In addition, the results for the competitive display also showed more group motion in the neutral compared with the third element condition, the third element condition being more similar to the EB-match condition. As described above, directing attention to an individual element could have influenced the availability of general attentional resources or the spatial grouping, which could explain this effect at least to some degree. The third element condition, however, is also a special case concerning its feature, as the third element in the first frame is compatible with the first element in the second frame. Thus, if these elements are connected across frames via attentional pointers, this could be perceived as a special case of element motion, in which the center elements swap places, at least for some participants. Further studies have to investigate this possibility more closely.

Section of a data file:
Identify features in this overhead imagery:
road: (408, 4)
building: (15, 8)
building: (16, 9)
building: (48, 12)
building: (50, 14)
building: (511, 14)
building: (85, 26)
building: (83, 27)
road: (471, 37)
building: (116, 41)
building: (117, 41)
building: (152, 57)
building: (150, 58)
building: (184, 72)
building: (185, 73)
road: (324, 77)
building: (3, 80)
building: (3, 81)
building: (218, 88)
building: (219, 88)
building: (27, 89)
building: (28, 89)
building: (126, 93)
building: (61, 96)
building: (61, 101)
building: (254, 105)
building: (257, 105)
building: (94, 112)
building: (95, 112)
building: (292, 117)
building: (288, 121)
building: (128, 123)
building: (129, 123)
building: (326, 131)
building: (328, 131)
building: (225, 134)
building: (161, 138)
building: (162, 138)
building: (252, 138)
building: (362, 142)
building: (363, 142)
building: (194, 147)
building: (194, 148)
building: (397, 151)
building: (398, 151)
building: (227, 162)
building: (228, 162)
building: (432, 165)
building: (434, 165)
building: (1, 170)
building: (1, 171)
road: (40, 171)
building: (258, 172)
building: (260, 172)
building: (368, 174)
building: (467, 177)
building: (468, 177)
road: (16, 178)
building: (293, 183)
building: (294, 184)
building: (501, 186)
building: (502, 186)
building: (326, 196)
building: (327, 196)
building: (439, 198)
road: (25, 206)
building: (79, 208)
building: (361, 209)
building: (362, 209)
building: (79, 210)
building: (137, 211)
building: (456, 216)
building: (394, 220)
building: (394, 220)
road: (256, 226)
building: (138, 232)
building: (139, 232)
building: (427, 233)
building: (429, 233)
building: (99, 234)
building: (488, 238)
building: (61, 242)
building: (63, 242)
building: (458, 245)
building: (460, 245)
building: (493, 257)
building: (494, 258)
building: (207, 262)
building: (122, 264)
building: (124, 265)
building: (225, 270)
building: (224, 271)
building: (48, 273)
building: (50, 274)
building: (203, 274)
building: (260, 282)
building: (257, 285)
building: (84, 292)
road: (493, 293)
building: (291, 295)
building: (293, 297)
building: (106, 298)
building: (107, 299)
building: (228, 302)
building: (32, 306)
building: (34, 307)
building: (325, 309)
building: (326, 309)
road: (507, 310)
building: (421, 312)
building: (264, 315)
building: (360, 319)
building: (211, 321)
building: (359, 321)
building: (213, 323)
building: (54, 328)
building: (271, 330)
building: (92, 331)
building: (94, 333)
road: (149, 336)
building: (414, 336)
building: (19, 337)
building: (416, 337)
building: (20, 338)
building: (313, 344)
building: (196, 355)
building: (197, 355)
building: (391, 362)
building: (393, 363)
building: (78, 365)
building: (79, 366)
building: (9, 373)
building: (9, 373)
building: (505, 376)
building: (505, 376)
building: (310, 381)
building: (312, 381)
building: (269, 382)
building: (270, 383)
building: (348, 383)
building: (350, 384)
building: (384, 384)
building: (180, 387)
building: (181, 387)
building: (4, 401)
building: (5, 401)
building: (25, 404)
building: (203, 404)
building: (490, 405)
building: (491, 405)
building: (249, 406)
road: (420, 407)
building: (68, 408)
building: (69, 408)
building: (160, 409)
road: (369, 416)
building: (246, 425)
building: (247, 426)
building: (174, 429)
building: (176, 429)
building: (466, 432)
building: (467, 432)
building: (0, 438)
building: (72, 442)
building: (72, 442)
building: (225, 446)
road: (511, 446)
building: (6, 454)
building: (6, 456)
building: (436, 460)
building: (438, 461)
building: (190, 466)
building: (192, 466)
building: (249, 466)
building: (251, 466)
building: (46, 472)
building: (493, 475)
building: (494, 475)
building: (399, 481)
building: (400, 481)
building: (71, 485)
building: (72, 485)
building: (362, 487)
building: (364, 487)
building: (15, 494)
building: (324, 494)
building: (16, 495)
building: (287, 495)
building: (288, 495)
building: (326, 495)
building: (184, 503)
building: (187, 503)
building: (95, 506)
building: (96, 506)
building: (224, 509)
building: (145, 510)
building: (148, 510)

Task details: Write the next part of the passage on group and element motion in the competitive display, picking up after its final sentence. The records have nothing to do with the text.

Reply:
Unexpected under the object-based correspondence theory, the analysis also revealed that attention had an effect in the classic Ternus display, as more group motion was perceived in the neutral condition, in which attention was directed to all elements, compared with all other conditions, although this difference only reached significance compared with when attention was directed to the first element. This attentional effect is in line with the study by Aydın et al. (2011), as if more attentional ressources were available for the whole Ternus frames in the neutral condition when attention was directed to all elements, this could have lead to more perceived group motion, than when attention was directed towards an individual element. This attentional effect in the classic display could also be explained within the framework of grouping theories (e.g., Kramer & Yantis, 1997), as more group motion should be perceived in the neutral condition due to stronger spatial grouping compared with when attention is oriented to individual elements.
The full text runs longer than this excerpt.